It’s often heard that 7 out of 10 Catholics disbelieve in the Church’s teaching on the Holy Eucharist. A quick Google search along these lines shows that many Catholics have accepted these figures, based on polling data. It’s nothing new or unknown among Catholics at all. I have accepted this bit of “common knowledge” myself in the past.
But is it correct? On occasion I have heard otherwise, and have seen some materials indicating that the situation is far more complex than that. Curious, I tried to find more data today that might challenge this understanding. For example, James D. Davidson, professor of sociology at Purdue University Purdue University, and co-author, with William V. D’Antonio, of American Catholics: Gender, Generation, and Commitment (Alta Mira Press, 2001) and contributor to The Search for Common Ground: What Unites and Divides Catholic Americans (Our Sunday Visitor, 1997), has done extensive study on the polls that arrived at this conclusion, and factors relating to why they arrived at the 70% figure, as summarized in a fascinating 2001 article: “Yes, Jesus is Really There: Most Catholics Still Agree”.
After examining some factors involved in the well-known polls, he also cites other ones that produced a far different result: a Roper poll from 1997 indicated that 82% among American Catholics believed that “the bread and wine used in Mass are actually transformed into the Body and Blood of Jesus Christ.” A CARA poll in 2001 found that 70% accepted that “Jesus Christ is really present” as opposed to 30% who thought “the bread and wine are symbols of Jesus.” Davidson cites several additional studies and concludes that, while belief in the Real Presence is declining somewhat, it is nowhere near as bleak as the 1992 Gallup and 1994 Times/CBS studies made out. It’s a case study of how to ask poll questions, and how the question affects the answer. Davidson opined that the 1992 poll (of 519 Catholics) offered four elaborate choices over the phone: the nuances of which would have gone over many people’ heads.

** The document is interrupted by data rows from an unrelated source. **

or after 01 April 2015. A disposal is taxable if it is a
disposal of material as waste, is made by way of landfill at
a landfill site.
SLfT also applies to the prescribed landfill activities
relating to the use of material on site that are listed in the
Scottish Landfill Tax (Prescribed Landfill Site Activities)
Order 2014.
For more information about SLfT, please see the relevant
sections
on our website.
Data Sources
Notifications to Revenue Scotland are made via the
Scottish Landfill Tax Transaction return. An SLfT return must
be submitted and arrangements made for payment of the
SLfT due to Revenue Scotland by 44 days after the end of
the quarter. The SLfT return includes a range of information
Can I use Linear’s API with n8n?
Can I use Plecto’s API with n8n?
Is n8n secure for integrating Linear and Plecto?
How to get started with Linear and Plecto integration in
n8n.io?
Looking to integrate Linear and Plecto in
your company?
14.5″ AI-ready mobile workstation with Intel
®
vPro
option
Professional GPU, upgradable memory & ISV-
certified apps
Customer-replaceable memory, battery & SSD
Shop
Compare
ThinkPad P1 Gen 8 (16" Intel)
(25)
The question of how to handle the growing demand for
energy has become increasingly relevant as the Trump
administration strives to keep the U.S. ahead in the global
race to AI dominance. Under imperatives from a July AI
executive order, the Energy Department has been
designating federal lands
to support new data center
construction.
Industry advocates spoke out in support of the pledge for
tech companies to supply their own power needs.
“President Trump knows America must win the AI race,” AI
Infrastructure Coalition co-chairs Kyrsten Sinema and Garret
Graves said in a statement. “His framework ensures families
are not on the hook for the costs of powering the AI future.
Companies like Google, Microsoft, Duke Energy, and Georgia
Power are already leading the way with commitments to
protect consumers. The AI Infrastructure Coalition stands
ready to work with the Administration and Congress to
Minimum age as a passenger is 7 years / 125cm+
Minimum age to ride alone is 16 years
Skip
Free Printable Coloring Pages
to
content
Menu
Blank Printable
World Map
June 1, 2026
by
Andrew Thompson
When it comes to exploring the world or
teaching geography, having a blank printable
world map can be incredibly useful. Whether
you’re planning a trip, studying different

A commenter at Catholic Answers Forums, on 9 January 2008, fully understood the factors that go into polls and the results they can achieve (as a sociology major in college, I’m well acquainted with these sorts of things, and so I should have known better than to uncritically accept the 70% figure, myself):
I keep hearing that figure but I have no idea whether or not it is true. I suspect it is false. No one has ever conducted such a poll of the parishioners in my parish; if they did, I’m confident that number of believers in the real presence would be quite high. Polling is hardly an infallible endeavor. If the source was in fact from a Gallup poll conducted 10 years ago, it would be instructive to see how the questions were worded and how the respondents were selected. What percentage of people believe in the validity of poll data extrapolated to general populations?

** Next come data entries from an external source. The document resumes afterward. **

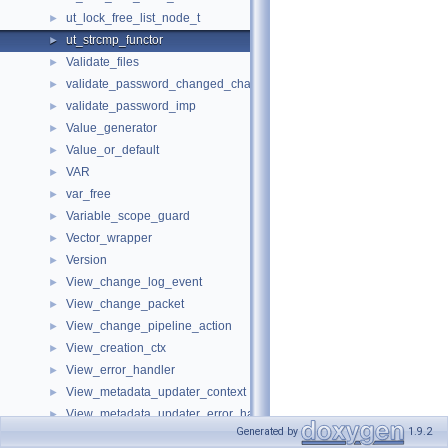
ut_lock_free_list_node_t
►
ut_strcmp_functor
►
Validate_files
►
validate_password_changed_characters_imp
►
validate_password_imp
►
Value_generator
►
Value_or_default
►
VAR
►
var_free
►
Variable_scope_guard
►
Vector_wrapper
►
Version
►
View_change_log_event
►
View_change_packet
►
View_change_pipeline_action
►
View_creation_ctx
►
View_error_handler
►
View_metadata_updater_context
►
View_metadata_updater_error_handler
►
Generated by
1.9.2
ViewCheck
►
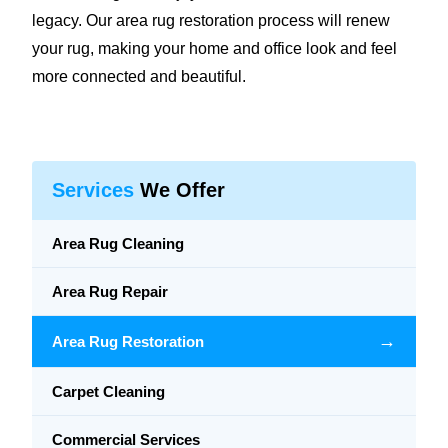
legacy. Our area rug restoration process will renew
your rug, making your home and office look and feel
more connected and beautiful.
Services
We Offer
Area Rug Cleaning
Area Rug Repair
→
Area Rug Restoration
Carpet Cleaning
Commercial Services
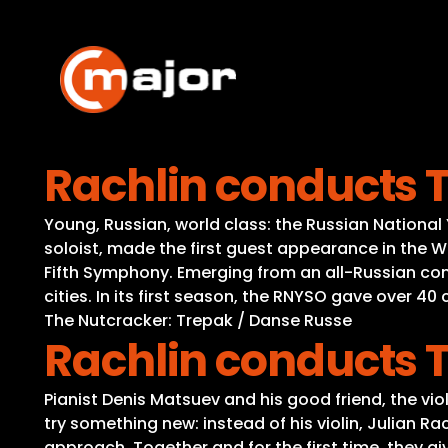
Skip
to
content
Rachlin conducts 
Young, Russian, world class: the Russian Nationa
soloist, made the first guest appearance in the 
Fifth Symphony. Emerging from an all-Russian com
cities. In its first season, the RNYSO gave over 
The Nutcracker: Trepak / Danse Russe
Rachlin conducts 
Pianist Denis Matsuev and his good friend, the vio
try something new: instead of his violin, Julian R
approach. Together and for the first time, they g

I’m not Catholic, in fact I am an anti-Catholic. Anyway, in the poll that I saw which is likely the one being discussed here the folks answering the poll had to choose the correct theological definition of the “real presence” from four different answers. I forgot how the answers were worded but not being able to choose the correct technical definition of a doctrine doesn’t mean that the folks rejected the idea. Maybe it means that 70% of the people polled needed to attend better catechism classes but it doesn’t prove anything else. So, I am quite sure the number of catholics who believe in the real presence is quite a bit higher than 30%, though they may grasp the theology behind their belief as well as they should.
The late Fr. Richard John Neuhaus, in the 11 January 2008 issue of the widely read journal First Things, noted similar findings from an even more recent study:
. . . American Catholics Today: New Realities of Their Faith and Their Church, edited by William V. DAntonio and his sociological colleagues (Rowman & Littlefield). . . .
The research behind the book was sponsored by the National Catholic Reporter, the premier voice of liberal Catholicism in this country, but, to their credit, the authors generally keep their liberal leanings in check. . . .
There are also items of real interest. For instance, 81 percent say that “belief that Jesus is really present in the Eucharist is essential in their understanding of the Catholic faith. Keep in mind that the survey is of a cross section of the 65 million Catholics in the U.S. (although Latinos are greatly underrepresented). Among the more highly committed Catholics, it is reasonable to assume that belief in the Real Presence is considerably higher than 81 percent. This is worth keeping in mind because some years ago a clumsily worded question in a survey came up with the conclusion that only one third of Catholics believed in the Real Presence, and that finding still crops up in discussions on the state of Catholicism. Among active Catholics, belief in the Real Presence, as also in the Incarnation, the Virgin Birth, and the Resurrection of Jesus, edges up toward unanimity.
In any event, counting heads has no bearing whatever on the status of Catholic dogma and the fact that we Catholics can resolve doctrinal disputes, whereas Protestantism has lost that ability, due to its first principles. This is what Catholic apologists contend — not that unity automatically occurs in practice, which is obviously not the case, since liberalism and nominalism still are huge problems in Catholicism in terms of the views of poorly catechized individuals, who poorly understand or reject various Catholic teachings.